League tables compiled by think tank Green Alliance placed Gwynedd top for solar and Mid Glamorgan for onshore wind.
Cambridgeshire, which now generates enough solar power for 50,000 homes, and Lincolnshire, feature in the top ten for both.
Amy Mount, head of the Greener UK unit at Green Alliance, said: ‘Following the UK’s ratification of the Paris climate agreement, these data bring it home, showing that progress in tackling climate change isn’t just about world leaders making deals – though they’re very important.
‘It’s as much about the actions of communities and businesses here in the UK, who are gradually transforming our power system into one that’s pollution-free and fit for the 21st century.’
Green Alliance has launched the 2016 update of its interactive website which allows users to find out how renewable energy is progressing across England and Wales.
‘We have a long tradition of energy production in Gwynedd, and we are pleased that there has been a rise in terms of the production of solar energy within the county,’ said Councillor Mandy Williams-Davies, Gwynedd Council cabinet member for economy and community matters.
‘This is of environmental, social and economic benefit to the county as a whole. The council’s carbon management plan has already reduced the carbon emissions of council properties by 35,000 tonnes and delivered £3.1m cumulative revenue savings over recent years.

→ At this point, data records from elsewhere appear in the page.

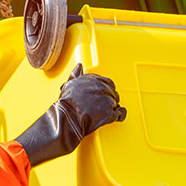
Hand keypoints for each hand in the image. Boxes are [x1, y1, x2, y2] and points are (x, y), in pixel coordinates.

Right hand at [13, 64, 127, 165]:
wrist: (65, 119)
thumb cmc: (65, 104)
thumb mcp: (69, 85)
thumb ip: (75, 75)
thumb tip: (79, 66)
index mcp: (93, 79)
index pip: (108, 82)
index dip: (107, 90)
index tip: (104, 95)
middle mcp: (102, 87)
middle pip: (113, 93)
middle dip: (110, 99)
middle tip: (102, 107)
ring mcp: (107, 100)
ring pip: (116, 103)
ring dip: (112, 108)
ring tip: (102, 114)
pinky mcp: (110, 112)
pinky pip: (119, 113)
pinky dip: (118, 116)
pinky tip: (114, 117)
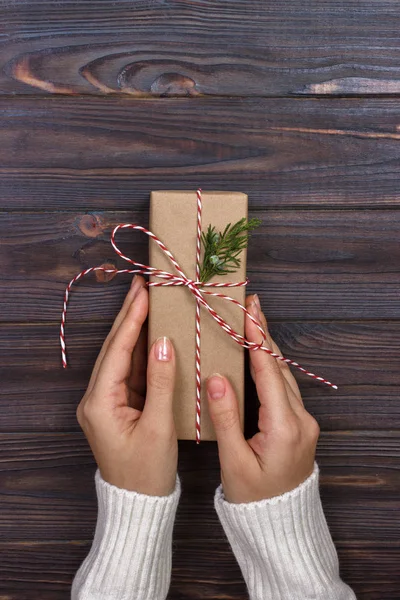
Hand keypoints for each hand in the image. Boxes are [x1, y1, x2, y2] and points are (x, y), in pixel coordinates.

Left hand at [77, 275, 177, 495]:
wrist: (138, 502)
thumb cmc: (147, 471)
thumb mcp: (159, 427)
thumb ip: (161, 382)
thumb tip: (164, 343)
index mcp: (100, 403)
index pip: (117, 351)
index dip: (131, 320)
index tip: (143, 292)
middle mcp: (96, 398)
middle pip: (114, 348)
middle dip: (129, 316)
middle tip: (143, 286)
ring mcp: (105, 401)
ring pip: (121, 357)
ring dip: (135, 330)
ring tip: (148, 301)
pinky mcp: (117, 405)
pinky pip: (130, 371)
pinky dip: (141, 351)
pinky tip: (152, 333)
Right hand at [206, 293, 319, 502]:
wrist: (280, 522)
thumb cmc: (254, 499)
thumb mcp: (234, 462)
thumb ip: (226, 419)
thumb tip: (216, 379)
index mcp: (284, 427)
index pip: (269, 372)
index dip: (257, 339)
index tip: (248, 312)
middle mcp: (300, 419)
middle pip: (280, 366)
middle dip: (264, 333)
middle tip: (250, 304)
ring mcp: (304, 421)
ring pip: (284, 374)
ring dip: (268, 347)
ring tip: (252, 320)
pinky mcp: (300, 424)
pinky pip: (284, 386)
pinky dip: (271, 365)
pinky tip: (260, 354)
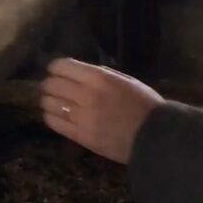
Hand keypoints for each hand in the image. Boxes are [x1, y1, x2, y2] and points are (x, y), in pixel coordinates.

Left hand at [39, 57, 163, 163]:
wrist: (154, 136)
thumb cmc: (144, 105)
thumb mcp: (126, 80)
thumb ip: (103, 74)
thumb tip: (82, 72)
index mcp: (98, 77)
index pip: (62, 66)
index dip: (55, 68)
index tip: (55, 71)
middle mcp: (86, 94)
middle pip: (52, 84)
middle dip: (49, 84)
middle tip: (51, 87)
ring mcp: (81, 116)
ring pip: (50, 103)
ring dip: (48, 100)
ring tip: (51, 101)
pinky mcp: (80, 136)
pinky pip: (55, 123)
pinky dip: (50, 117)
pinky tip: (53, 115)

‘This, along with other renewable developments within the county, are obviously helping to deliver real improvements in Gwynedd’s production of renewable energy.’
The rankings are based on nearly one million projects and were produced via analysis of datasets such as the DECC planning database, installation reports of the feed-in tariff and renewables obligation certificates and through freedom of information requests for different categories of the Renewable Heat Incentive.
Robert Proctor, business development manager for Community Energy Wales, said: ‘Projects such as Awel Coop, a 4.7MW wind farm currently under construction, show what can be achieved through community ownership. Community energy projects are also leading the way in developing new business models that promote a greater link between local supply and demand.
With over £5m raised through community share offers over the last three years to invest in schemes like these, it demonstrates that there is a growing interest in supporting the democratisation of our energy.’